Copy the data below word for word, leaving out the pictures.

Given information.

-*-

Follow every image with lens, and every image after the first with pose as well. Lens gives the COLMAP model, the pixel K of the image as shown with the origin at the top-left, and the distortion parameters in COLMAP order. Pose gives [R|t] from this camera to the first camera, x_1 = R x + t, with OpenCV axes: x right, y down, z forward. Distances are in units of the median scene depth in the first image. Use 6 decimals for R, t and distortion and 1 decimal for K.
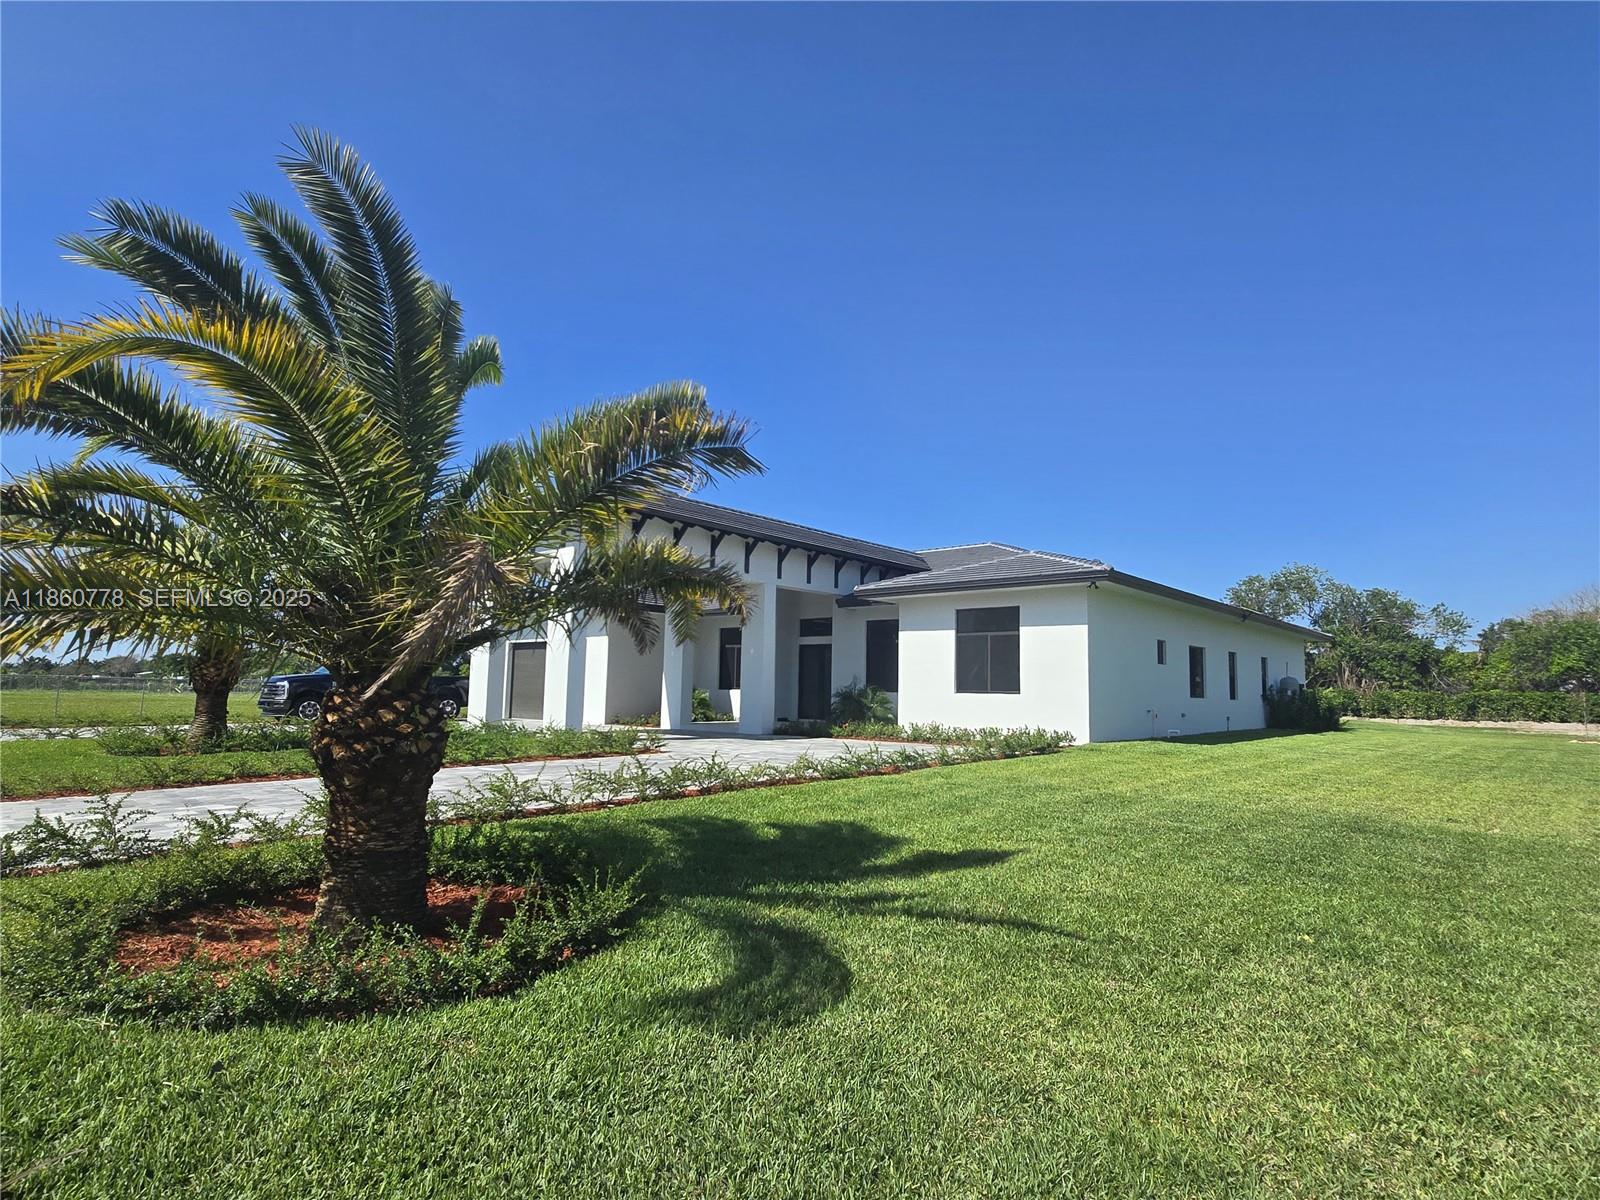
lens RADIAL K [[848.1, 0, 809.9], [0, 848.1, 590.4], [0, 0, 1]] dist [-0.001756, -0.003284]
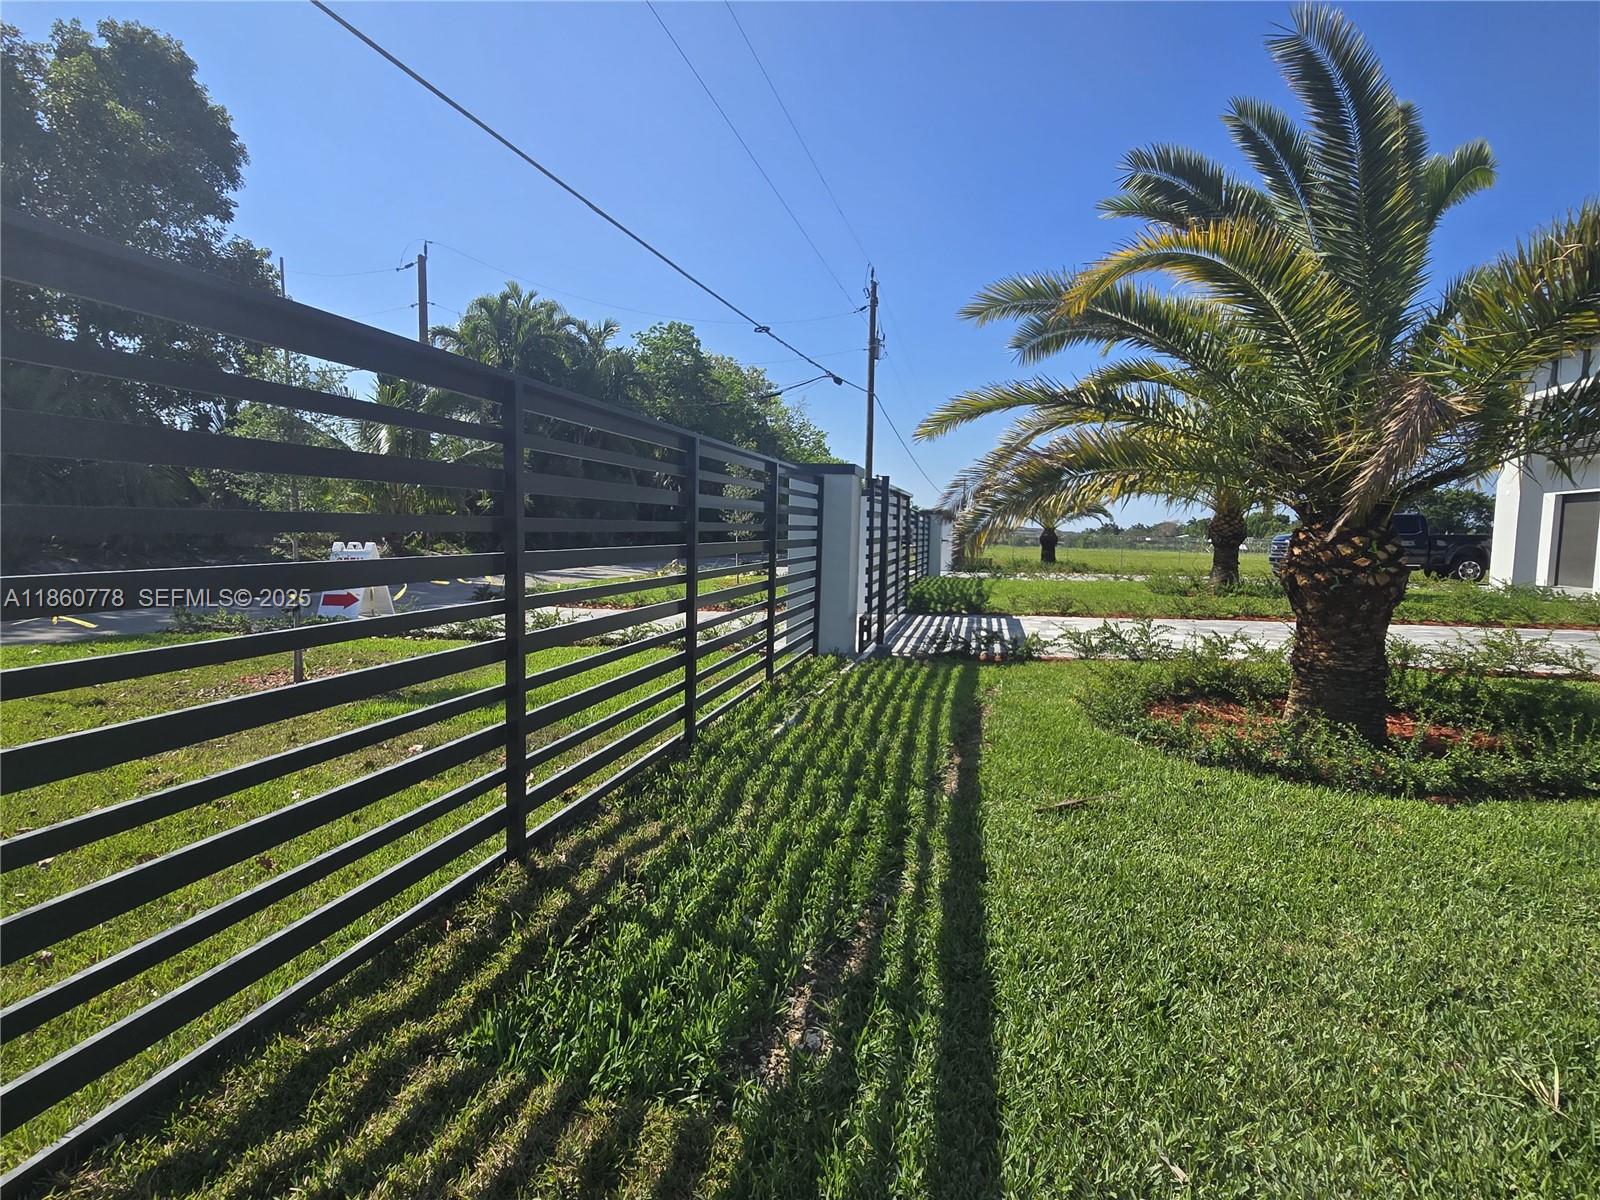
lens RADIAL K [[848.1, 0, 806.9], [0, 848.1, 601.6], [0, 0, 1]] dist [-0.001756, -0.003284]
pose [[0.469651, 0.070982, -0.879994, 0.123268], [0.080683, 0.989141, 0.122846, 0.019225], [0.879158, -0.128695, 0.458823, -0.109061]]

-*-

Your response.
Follow every image with lens, and every image after the first with pose as well. Lens gives the COLMAP model, the pixel K of the image as shown with the origin at the top-left, and the distortion parameters in COLMAP order. Pose gives [R|t] from this camera to the first camera, x_1 = R x + t, with OpenCV axes: x right, y down, z forward. Distances are in units of the median scene depth in the first image. Use 6 decimals for R, t and distortion and 1 decimal for K.
lens RADIAL K [[848.1, 0, 809.9], [0, 848.1, 590.4], [0, 0, 1]] dist [-0.001756, -0.003284]
lens RADIAL K [[848.1, 0, 806.9], [0, 848.1, 601.6], [0, 0, 1]] dist [-0.001756, -0.003284]
pose [[0.469651, 0.070982, -0.879994, 0.123268], [0.080683, 0.989141, 0.122846, 0.019225], [0.879158, -0.128695, 0.458823, -0.109061]]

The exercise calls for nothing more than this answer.